* [WHAT THE TASK REQUIRES]
Copy out the entire science news roundup below, word for word.

* [EXTRACT TO READ]

- - -

I’m on a two-week vacation (holiday to some of you). No deadlines, no meetings, no critical milestones. Life is good. But the news just keeps on coming……….
- On a hillside by the Savannah River, archaeologists find blades that may be more than 20,000-years old, throwing American archaeology into further turmoil. Goodbye Clovis.
- A tiny pre-human who met a violent end more than 900,000-years ago may have been an experiment. Doesn’t that make us experiments as well?
- The fossilized bones of two ancient hippos open a new window that reveals the UK’s warmer past.
- The secret ruins are unveiled in a Utah canyon.
- Ancient battlements are found at Egypt’s East Gateway on the Horus Road. Dr Hawass cuts us in on this one.
- For what it’s worth, political scientists who have honed the art of election forecasting by devising elaborate mathematical formulas, predict an easy win for President Bush.
- Physicists reveal a flaw in the EU Constitution.
- An initiative to engage and develop Iraq’s science and technology community has been announced by the Arab Science and Technology Foundation.
- Would the money spent on a Moon-Mars venture be better spent on energy independence? That’s really a very good question.
- Your quantum computer will arrive shortly. Physicists have succeeded in entangling five photons, the minimum number needed for universal error correction in quantum information processing.

- - -

* [SUPPLIED ENTRIES]

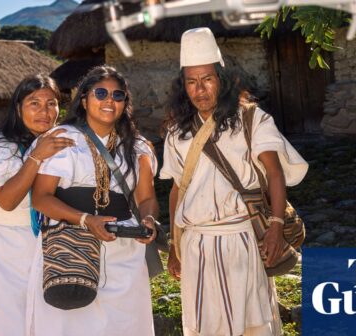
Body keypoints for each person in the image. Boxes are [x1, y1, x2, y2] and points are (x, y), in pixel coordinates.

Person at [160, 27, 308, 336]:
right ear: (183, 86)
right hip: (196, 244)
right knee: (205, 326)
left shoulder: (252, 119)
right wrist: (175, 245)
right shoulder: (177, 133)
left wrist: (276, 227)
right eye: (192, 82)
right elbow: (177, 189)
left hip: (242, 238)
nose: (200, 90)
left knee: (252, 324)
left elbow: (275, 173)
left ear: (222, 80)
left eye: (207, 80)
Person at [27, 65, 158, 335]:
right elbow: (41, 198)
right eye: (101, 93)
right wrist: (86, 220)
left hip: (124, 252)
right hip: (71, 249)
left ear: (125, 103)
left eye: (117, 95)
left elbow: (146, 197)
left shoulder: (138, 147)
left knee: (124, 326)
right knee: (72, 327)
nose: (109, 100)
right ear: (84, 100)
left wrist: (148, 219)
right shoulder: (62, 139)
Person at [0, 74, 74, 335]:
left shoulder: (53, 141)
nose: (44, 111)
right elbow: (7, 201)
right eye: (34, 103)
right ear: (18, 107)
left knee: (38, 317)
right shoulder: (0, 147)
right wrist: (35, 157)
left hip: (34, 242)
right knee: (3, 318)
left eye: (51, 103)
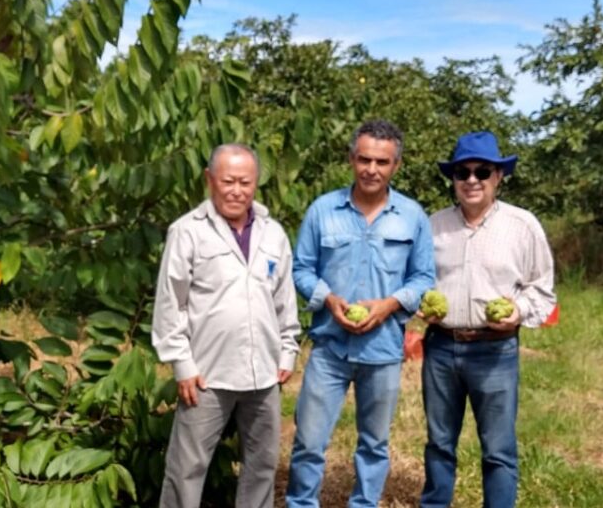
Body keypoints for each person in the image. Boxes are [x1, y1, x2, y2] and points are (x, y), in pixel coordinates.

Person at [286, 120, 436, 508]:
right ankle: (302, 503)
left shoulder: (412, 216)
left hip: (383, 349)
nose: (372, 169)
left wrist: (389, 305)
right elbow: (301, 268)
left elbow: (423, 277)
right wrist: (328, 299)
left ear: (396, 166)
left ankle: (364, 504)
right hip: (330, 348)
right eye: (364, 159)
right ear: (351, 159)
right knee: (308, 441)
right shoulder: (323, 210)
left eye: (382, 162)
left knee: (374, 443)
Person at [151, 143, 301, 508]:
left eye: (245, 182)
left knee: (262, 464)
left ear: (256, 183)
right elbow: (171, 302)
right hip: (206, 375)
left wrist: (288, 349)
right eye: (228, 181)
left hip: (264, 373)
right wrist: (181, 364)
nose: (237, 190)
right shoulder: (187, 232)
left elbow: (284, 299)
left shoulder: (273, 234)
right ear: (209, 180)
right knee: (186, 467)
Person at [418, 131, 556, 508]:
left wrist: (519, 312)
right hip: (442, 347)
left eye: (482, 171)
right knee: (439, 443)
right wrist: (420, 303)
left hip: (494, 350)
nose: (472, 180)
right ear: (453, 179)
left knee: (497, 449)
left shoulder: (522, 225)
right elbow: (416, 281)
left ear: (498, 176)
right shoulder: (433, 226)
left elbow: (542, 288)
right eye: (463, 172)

- - -

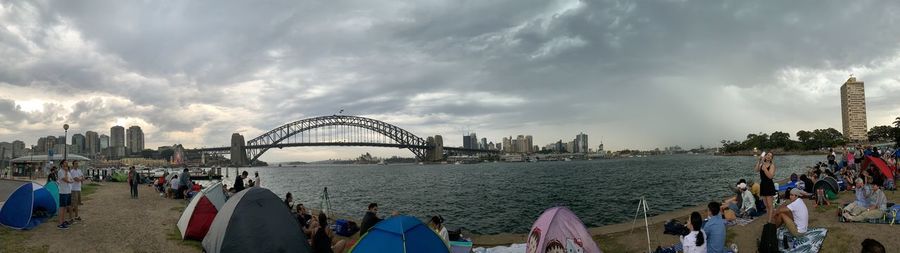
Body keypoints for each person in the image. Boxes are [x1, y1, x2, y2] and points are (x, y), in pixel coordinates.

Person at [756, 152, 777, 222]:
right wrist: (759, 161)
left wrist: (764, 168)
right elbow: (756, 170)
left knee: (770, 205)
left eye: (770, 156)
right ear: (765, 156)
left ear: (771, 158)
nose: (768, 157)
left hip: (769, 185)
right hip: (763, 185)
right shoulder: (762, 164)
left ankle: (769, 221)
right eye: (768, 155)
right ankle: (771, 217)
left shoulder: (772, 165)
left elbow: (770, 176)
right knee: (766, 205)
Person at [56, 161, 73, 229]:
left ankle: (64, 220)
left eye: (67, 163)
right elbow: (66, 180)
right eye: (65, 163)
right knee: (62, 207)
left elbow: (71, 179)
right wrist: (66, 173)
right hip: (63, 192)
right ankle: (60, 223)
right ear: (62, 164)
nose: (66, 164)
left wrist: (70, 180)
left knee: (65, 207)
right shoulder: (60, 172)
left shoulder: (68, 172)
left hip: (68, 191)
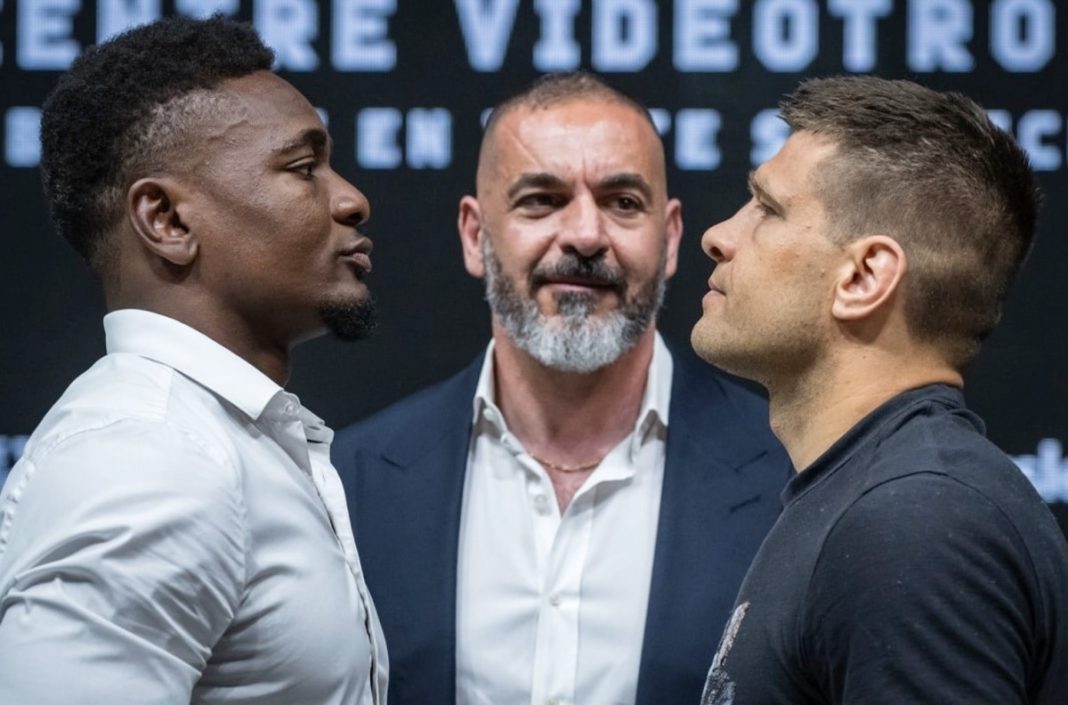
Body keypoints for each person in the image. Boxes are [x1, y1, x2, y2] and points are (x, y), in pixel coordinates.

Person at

- - -

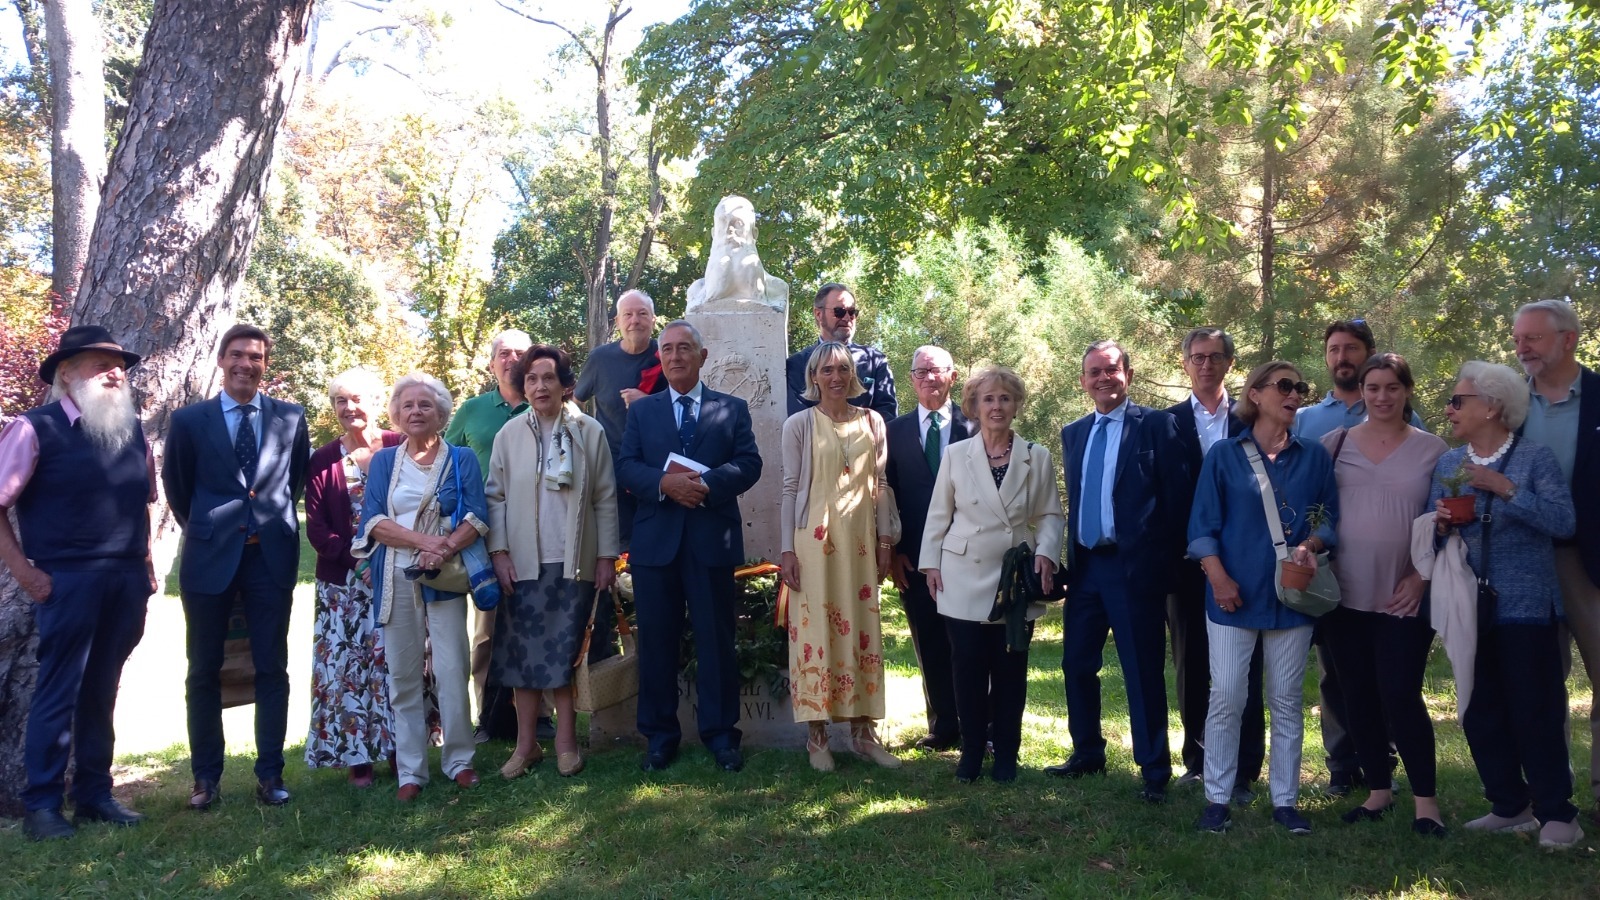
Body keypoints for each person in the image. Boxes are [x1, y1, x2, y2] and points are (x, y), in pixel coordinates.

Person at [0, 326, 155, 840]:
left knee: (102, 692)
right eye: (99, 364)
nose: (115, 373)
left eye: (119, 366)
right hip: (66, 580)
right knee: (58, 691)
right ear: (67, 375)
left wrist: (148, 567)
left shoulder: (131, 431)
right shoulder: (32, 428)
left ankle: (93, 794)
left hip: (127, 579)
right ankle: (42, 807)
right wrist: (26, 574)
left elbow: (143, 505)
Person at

- - -

* [ANSWER BOX]
I’m on a two-week vacation (holiday to some of you). No deadlines, no meetings, no critical milestones. Life is good. But the news just keeps on coming……….
- On a hillside by the Savannah River, archaeologists find blades that may be more than 20,000-years old, throwing American archaeology into further turmoil. Goodbye Clovis.
- A tiny pre-human who met a violent end more than 900,000-years ago may have been an experiment. Doesn’t that make us experiments as well?
- The fossilized bones of two ancient hippos open a new window that reveals the UK’s warmer past.
- The secret ruins are unveiled in a Utah canyon.
- Ancient battlements are found at Egypt’s East Gateway on the Horus Road. Dr Hawass cuts us in on this one.
- For what it’s worth, political scientists who have honed the art of election forecasting by devising elaborate mathematical formulas, predict an easy win for President Bush.
- Physicists reveal a flaw in the EU Constitution.
- An initiative to engage and develop Iraq’s science and technology community has been announced by the Arab Science and Technology Foundation.
- Would the money spent on a Moon-Mars venture be better spent on energy independence? That’s really a very good question.
- Your quantum computer will arrive shortly. Physicists have succeeded in entangling five photons, the minimum number needed for universal error correction in quantum information processing.